TEXT EXTRACT:
━━━

I pulled off to the side—middle of Turn 2—to let the adrenaline settle before exiting the session. I was still smiling… right up until someone barreled into me full throttle, post-race.
4x.

Zero incidents to 4x in one hit. My Safety Rating? Took a nice little dive.

And you know the worst part? I didn’t even know the guy. No drama in the race. I’d lapped him cleanly on the last lap. That was it.

I thought, “Alright, that’s just bad luck.”
But then… the tables turned.

A few weeks later, I’m cruising past the finish line in another race. I glance over at my second monitor for half a second—just checking my email—and bam, I rear-end a guy who had randomly locked it up and stopped dead center on the straight just 100 feet after the line. Apparently, he protested me. And you know what? I got hit with the fault.

That’s when it clicked for me: the race isn’t really over when it’s over.

━━━

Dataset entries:
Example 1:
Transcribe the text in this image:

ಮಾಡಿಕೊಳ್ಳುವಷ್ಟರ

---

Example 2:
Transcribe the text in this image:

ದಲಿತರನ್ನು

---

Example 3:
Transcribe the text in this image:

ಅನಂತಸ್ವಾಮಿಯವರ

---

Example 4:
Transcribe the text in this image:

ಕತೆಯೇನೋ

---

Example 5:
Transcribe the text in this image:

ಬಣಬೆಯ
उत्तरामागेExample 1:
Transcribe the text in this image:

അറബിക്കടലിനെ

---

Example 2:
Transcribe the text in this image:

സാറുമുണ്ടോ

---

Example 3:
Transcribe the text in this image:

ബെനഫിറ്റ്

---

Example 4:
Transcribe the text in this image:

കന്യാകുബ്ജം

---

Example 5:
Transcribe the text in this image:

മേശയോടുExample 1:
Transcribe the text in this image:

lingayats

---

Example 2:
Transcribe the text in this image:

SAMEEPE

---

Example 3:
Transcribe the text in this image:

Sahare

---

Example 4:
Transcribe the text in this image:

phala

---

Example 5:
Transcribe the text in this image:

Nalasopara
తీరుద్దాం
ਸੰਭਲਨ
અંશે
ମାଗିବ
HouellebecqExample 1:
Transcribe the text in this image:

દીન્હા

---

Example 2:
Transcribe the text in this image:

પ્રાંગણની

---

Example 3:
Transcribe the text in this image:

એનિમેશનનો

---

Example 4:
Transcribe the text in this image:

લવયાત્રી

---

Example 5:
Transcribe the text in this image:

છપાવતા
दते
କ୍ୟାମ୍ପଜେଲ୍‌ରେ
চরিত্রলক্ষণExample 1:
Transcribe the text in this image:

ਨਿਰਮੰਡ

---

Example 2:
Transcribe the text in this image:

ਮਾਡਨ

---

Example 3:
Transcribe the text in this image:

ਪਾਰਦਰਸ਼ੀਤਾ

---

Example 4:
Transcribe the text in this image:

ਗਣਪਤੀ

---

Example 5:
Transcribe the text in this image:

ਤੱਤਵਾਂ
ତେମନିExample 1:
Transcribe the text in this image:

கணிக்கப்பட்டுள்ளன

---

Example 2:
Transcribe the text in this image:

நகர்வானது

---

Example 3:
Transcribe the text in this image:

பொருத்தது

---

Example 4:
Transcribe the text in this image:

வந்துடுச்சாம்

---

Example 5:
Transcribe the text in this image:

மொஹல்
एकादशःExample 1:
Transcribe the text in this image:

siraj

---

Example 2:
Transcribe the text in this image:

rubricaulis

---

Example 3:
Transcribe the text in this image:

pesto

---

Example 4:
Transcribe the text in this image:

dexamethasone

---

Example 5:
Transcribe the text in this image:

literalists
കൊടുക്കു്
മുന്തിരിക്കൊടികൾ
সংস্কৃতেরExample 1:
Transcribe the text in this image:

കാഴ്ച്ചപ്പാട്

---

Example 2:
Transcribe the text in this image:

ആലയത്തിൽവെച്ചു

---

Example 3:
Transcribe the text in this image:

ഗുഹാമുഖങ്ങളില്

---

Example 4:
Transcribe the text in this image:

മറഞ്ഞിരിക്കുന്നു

━━━

WHAT NEEDS TO BE DONE: Carry on the account of the post-race collisions, beginning after its final sentence.

WRITTEN REPLY:
See, iRacing doesn’t hand you a trophy and a cooldown massage. It leaves you in the car, still surrounded by people who may or may not be paying attention, calm, or even reasonable. And that’s the moment—after the checkered flag—when we’re most vulnerable. Because mentally, we’ve already let go.

But the track hasn’t.

I started asking around. “What do you do after the finish line?”
And the veterans? They all said the same thing:

“Do a cooldown lap. Go back to the pits. Keep driving until the session ends.”

Turns out, those extra corners still count for Safety Rating. And more importantly, they keep you out of the post-race chaos. Out of the path of wreckers, email checkers, or that one guy trying to practice Tokyo Drift at 200 mph into the corkscrew.

At first, I thought it was overkill. I had just won the race. Why should I have to keep driving?

But then I realized: this isn’t about pride or ego. It’s about control. I can’t control what other drivers do after the race—but I can control where I am, and how I handle it.

And maybe that’s the real takeaway. iRacing, in all its simulated glory, taught me a lesson that applies far beyond sim racing:

Just because the storm passed doesn’t mean you should stop checking the road.

So now, I do the cooldown lap. Every time. Not out of fear, but out of respect—for the race, for the system, for myself.

Because sometimes, how you finish matters just as much as how you drove.

Happy Racing!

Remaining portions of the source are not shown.